Whatever strategy Biden resorts to, the important thing is that he not allow the GOP’s dead-enders to blackmail him into rolling back a century’s worth of hard-won progress for the elderly, the poor, and the sick.

Members of the GOP’s “Freedom Caucus” are now hoping it works again. As part of the shady deals Kevin McCarthy cut to be elected Speaker of the House, he reportedly promised to let the Freedom Caucus replay the Republicans’ 2011 stunt. He is now asking the White House to negotiate with his party’s fiscal terrorists. So far, the Biden administration has quite properly declined the invitation: it wants a “clean” vote on raising the debt ceiling, with no strings attached. The administration points out that the federal government has an obligation to make up the difference between the spending Congress has already authorized and the taxes it has approved. That means borrowing more money. If Republicans on Capitol Hill want to borrow less, then when it comes time to pass the next budget, they should vote to cut spending, increase taxes, or both. What they mustn’t do is hold the U.S. government’s “full faith and credit” ransom in order to force massive spending cuts for which there is little support either in Congress or in the country at large. It turns out that, whatever they think about vaccine mandates or gender-neutral pronouns, voters of both parties like their Social Security.

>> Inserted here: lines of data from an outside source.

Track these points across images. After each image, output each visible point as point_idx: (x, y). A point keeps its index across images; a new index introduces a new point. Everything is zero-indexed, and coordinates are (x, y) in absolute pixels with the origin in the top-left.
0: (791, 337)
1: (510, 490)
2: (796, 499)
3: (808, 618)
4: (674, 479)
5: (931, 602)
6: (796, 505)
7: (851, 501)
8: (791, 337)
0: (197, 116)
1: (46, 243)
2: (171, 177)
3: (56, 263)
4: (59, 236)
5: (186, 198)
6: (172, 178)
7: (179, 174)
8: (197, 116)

It is unlikely but not impossible that the Freedom Caucus will take their stunt all the way to the end. In case they do, Biden needs a contingency plan. Some have argued that the Fourteenth Amendment, which states that “the validity of the public debt of the United States…shall not be questioned,” gives a president all the power he needs to raise the debt ceiling unilaterally. Others have suggested using an obscure parliamentary procedure called a “discharge petition” to force McCarthy to hold a floor vote on raising the debt ceiling, which would allow the sane members of both parties to combine forces. Still others say the president could simply instruct the Treasury Department to mint a platinum coin worth $1 trillion and deposit this with the Federal Reserve—abracadabra, problem solved. Treasury Secretary Janet Yellen once called this idea a “gimmick,” and no doubt it is. But if push comes to shove, the only important question is: Would this gimmick work? Many experts say it would.

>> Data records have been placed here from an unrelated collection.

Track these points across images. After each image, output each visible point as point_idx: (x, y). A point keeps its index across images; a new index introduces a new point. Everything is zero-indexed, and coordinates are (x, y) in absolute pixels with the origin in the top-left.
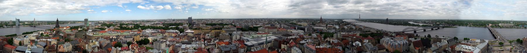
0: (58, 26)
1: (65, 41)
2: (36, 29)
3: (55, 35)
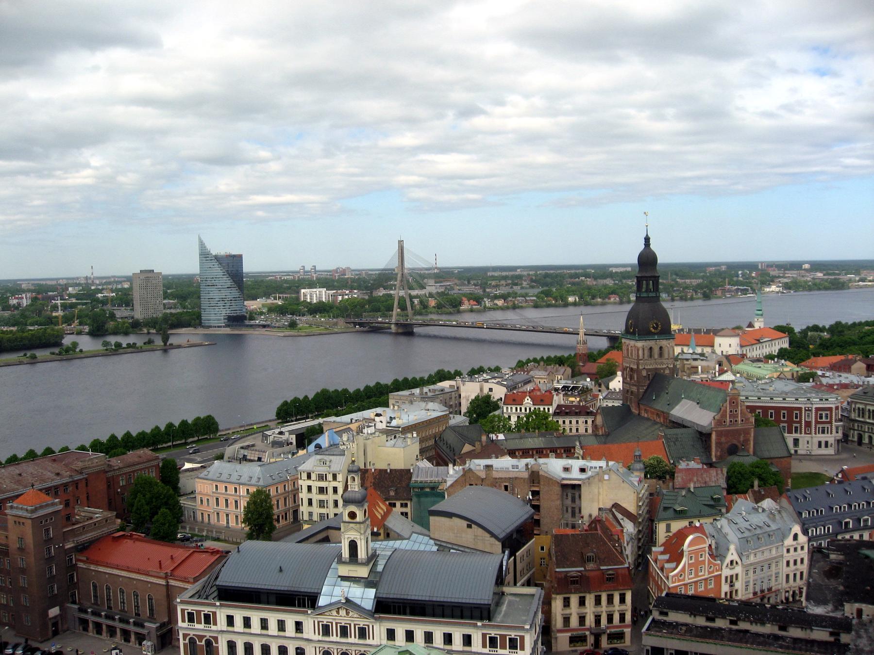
0: (649, 323)
1: (736, 485)
2: (424, 357)
3: (619, 422)
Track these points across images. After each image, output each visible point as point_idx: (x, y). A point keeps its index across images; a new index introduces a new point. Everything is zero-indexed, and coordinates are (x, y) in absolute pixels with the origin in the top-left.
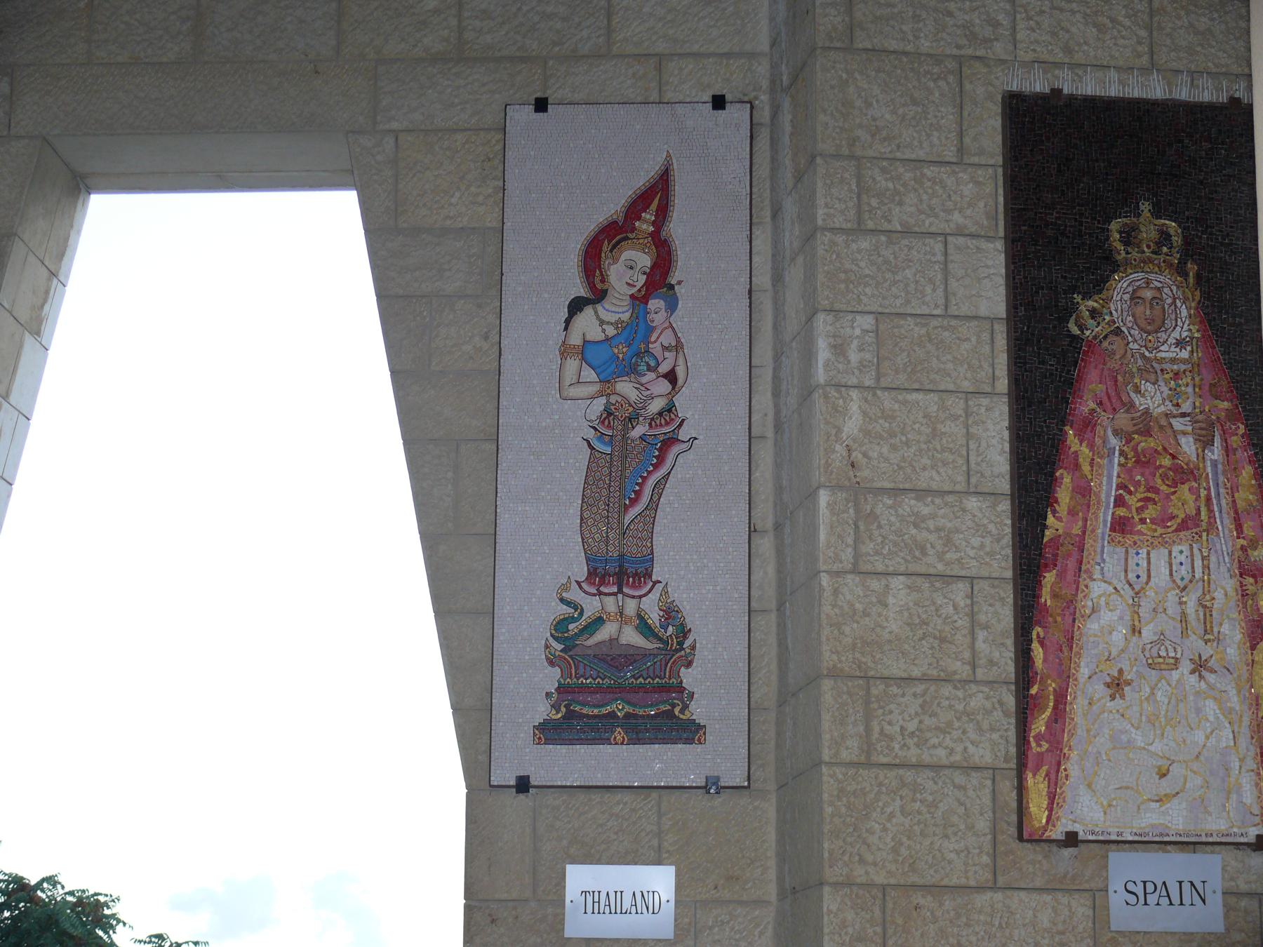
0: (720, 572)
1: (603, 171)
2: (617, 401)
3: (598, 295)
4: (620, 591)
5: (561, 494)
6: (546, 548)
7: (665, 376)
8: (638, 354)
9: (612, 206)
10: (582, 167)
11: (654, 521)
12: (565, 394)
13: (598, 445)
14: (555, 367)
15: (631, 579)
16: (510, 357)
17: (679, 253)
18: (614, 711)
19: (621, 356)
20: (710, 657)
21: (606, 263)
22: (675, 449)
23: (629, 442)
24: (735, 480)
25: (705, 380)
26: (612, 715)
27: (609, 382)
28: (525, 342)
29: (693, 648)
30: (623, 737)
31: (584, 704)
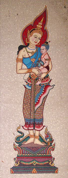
0: (62, 123)
1: (27, 11)
2: (32, 74)
3: (27, 45)
4: (34, 129)
5: (17, 101)
6: (13, 116)
7: (46, 67)
8: (39, 61)
9: (30, 21)
10: (21, 9)
11: (43, 109)
12: (18, 72)
13: (27, 87)
14: (15, 65)
15: (37, 125)
16: (2, 62)
17: (49, 33)
18: (33, 163)
19: (33, 62)
20: (59, 148)
21: (29, 36)
22: (49, 88)
23: (36, 86)
24: (66, 97)
25: (57, 69)
26: (32, 165)
27: (30, 69)
28: (6, 58)
29: (54, 145)
30: (35, 171)
31: (24, 162)
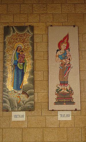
8: (65, 57)
9: (62, 39)
22: (70, 68)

Whatever strategy Biden resorts to, the important thing is that he not allow the GOP’s dead-enders to blackmail him into rolling back a century’s worth of hard-won progress for the elderly, the poor, and the sick. If the Republicans believe they can win back the White House and a majority in both houses of Congress by promising to starve or eliminate the country’s most popular entitlement programs, they’re welcome to try. Even if they don’t win (and they won’t), they would at least have the moral satisfaction of knowing they had campaigned on what matters to them most—not the woke re-labeling of Mr. Potato Head or even the “invasion” at the border, but the preservation of private wealth.